**WORK INSTRUCTION**
Go to the line in the entries below that holds "Advertisement ** //" and repeat exactly from there through the line that holds "avoiding such development of", inclusive.

───── EXTRACTED MATERIAL ─────

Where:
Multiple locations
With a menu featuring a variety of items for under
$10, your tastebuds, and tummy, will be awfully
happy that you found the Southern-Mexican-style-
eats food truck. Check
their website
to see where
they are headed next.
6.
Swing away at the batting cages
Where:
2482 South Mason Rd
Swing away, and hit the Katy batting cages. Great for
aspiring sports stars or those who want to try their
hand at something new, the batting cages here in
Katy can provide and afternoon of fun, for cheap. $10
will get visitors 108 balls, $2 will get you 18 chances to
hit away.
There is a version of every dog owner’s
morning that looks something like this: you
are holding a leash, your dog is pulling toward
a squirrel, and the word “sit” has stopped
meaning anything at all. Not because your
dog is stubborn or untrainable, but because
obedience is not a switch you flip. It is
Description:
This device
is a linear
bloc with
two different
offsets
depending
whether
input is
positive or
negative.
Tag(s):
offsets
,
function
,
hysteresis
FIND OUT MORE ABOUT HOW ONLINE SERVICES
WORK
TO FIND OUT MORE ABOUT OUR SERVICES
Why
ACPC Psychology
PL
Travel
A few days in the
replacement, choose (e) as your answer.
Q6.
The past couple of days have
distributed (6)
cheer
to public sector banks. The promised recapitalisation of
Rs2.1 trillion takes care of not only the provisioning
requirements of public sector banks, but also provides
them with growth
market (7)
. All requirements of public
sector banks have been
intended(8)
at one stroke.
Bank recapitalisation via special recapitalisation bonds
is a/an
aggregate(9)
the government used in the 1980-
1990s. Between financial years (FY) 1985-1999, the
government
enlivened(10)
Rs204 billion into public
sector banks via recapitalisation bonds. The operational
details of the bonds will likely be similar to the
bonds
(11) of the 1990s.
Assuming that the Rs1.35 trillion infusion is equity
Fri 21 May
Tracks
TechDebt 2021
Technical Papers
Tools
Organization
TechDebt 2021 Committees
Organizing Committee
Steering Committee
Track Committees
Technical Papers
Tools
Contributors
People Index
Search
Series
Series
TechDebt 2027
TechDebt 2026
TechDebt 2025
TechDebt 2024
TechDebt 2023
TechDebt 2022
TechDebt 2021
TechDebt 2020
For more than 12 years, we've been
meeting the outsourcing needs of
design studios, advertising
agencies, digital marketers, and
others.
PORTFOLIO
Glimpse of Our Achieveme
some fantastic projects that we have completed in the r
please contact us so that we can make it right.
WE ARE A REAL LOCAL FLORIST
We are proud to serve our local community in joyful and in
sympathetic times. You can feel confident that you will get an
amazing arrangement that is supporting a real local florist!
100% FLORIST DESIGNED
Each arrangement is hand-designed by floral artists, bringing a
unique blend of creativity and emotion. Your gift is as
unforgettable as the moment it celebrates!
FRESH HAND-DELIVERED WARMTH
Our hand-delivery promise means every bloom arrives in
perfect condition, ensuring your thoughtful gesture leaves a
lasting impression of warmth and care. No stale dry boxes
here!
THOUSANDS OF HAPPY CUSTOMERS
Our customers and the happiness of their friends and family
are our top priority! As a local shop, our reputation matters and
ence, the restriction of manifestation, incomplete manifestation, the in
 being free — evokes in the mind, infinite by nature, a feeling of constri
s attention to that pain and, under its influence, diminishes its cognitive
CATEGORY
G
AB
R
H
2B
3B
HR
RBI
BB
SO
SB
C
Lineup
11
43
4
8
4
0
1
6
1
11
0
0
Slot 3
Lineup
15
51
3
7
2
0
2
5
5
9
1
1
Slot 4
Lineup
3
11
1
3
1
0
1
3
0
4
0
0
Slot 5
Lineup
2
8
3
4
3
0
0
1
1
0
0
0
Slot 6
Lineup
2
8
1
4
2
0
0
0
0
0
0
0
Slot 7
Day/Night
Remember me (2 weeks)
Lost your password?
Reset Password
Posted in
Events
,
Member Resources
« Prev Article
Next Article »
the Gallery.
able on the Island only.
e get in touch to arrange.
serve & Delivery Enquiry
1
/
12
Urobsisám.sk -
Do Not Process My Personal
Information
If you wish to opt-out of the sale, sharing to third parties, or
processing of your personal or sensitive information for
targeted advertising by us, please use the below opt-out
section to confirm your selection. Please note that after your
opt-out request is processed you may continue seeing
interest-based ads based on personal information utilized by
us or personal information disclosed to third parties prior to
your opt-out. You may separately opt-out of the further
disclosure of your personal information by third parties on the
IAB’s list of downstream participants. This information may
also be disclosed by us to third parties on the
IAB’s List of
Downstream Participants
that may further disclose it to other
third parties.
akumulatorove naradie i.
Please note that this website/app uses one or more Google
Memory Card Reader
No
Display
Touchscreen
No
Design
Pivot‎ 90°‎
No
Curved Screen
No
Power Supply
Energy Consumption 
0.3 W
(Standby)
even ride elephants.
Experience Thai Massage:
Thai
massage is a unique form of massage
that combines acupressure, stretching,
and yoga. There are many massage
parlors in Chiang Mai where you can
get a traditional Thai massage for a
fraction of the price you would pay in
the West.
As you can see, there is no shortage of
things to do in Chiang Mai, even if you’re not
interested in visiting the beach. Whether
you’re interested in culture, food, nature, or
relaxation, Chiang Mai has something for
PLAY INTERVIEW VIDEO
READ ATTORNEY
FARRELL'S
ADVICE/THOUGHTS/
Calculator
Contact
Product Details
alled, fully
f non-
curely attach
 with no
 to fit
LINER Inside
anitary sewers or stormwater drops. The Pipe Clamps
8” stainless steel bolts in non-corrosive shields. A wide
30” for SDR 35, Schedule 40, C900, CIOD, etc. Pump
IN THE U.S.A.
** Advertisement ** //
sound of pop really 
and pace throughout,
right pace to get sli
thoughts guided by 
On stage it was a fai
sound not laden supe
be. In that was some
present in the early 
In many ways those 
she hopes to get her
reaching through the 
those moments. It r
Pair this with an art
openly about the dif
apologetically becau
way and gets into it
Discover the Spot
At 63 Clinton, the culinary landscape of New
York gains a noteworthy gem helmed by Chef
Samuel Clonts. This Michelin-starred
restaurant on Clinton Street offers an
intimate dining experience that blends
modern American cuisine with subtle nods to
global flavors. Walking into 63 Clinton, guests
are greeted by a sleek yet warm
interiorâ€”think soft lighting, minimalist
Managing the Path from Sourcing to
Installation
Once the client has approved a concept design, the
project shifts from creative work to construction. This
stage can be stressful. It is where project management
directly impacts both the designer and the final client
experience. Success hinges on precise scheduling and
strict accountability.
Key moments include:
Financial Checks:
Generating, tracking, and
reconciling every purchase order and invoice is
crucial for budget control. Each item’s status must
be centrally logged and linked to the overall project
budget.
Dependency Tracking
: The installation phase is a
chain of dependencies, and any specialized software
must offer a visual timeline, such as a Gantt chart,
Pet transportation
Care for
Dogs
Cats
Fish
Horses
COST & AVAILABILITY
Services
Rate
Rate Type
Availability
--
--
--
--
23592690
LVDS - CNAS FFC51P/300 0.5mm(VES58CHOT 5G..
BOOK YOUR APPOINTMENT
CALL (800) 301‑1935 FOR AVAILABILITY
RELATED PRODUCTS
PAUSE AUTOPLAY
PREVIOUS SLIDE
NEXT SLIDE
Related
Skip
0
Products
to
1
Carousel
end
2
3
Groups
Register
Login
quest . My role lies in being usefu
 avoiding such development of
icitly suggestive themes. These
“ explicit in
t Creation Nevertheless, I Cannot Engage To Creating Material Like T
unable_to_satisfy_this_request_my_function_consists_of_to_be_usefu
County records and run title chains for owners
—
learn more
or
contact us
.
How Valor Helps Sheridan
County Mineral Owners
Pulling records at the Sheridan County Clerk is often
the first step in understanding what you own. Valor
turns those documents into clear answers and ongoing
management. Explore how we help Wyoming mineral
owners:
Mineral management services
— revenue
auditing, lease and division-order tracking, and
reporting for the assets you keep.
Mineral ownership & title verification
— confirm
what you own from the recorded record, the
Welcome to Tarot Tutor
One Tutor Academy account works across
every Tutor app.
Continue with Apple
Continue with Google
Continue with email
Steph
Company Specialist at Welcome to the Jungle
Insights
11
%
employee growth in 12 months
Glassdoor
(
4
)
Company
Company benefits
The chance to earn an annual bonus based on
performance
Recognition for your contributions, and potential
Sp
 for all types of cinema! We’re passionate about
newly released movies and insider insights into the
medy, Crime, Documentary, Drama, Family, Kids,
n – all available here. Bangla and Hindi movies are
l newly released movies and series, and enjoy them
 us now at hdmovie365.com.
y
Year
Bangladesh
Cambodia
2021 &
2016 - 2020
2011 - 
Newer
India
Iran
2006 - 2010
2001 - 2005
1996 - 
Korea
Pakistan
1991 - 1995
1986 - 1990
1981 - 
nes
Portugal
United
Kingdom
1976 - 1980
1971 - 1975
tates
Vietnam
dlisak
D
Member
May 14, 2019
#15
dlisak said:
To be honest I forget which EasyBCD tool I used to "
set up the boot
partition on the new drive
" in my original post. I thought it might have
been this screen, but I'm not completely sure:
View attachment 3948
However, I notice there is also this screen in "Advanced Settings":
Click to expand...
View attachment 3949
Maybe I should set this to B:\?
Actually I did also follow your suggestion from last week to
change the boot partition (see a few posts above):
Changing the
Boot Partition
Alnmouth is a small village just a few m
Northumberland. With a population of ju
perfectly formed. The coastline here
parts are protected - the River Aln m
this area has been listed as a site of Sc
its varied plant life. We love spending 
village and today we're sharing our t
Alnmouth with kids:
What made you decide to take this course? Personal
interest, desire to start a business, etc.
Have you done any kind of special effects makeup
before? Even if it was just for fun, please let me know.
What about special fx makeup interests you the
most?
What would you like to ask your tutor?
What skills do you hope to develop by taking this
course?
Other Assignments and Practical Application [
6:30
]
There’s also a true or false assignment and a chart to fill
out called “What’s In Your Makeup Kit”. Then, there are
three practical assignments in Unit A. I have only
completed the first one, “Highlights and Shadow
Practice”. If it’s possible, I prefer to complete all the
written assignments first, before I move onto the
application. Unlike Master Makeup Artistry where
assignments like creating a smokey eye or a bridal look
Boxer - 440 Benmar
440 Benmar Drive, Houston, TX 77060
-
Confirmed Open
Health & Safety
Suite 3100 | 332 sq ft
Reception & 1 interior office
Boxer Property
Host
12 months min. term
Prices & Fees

─────

**REPLY TO THE EXERCISE**
** Advertisement ** //
sound of pop really 
and pace throughout,
right pace to get sli
thoughts guided by 
On stage it was a fai
sound not laden supe
be. In that was some
present in the early 
In many ways those 
she hopes to get her
reaching through the 
those moments. It r
Pair this with an art
openly about the dif
apologetically becau
way and gets into it
Discover the Spot
At 63 Clinton, the culinary landscape of New
York gains a noteworthy gem helmed by Chef
Samuel Clonts. This Michelin-starred
restaurant on Clinton Street offers an
intimate dining experience that blends
modern American cuisine with subtle nods to
global flavors. Walking into 63 Clinton, guests
are greeted by a sleek yet warm
interiorâ€”think soft lighting, minimalist
Managing the Path from Sourcing to
Installation
Once the client has approved a concept design, the
project shifts from creative work to construction. This
stage can be stressful. It is where project management
directly impacts both the designer and the final client
experience. Success hinges on precise scheduling and
strict accountability.
Key moments include:
Financial Checks:
Generating, tracking, and
reconciling every purchase order and invoice is
crucial for budget control. Each item’s status must
be centrally logged and linked to the overall project
budget.
Dependency Tracking
: The installation phase is a
chain of dependencies, and any specialized software
must offer a visual timeline, such as a Gantt chart,
Pet transportation
Care for
Dogs
Cats
Fish
Horses
COST & AVAILABILITY
Services
Rate
Rate Type
Availability
--
--
--
--
23592690
LVDS - CNAS FFC51P/300 0.5mm(VES58CHOT 5G..
BOOK YOUR APPOINTMENT
CALL (800) 301‑1935 FOR AVAILABILITY
RELATED PRODUCTS
PAUSE AUTOPLAY
PREVIOUS SLIDE
NEXT SLIDE
Related
Skip
0
Products
to
1
Carousel
end
2
3
Groups
Register
Login
quest . My role lies in being usefu
 avoiding such development of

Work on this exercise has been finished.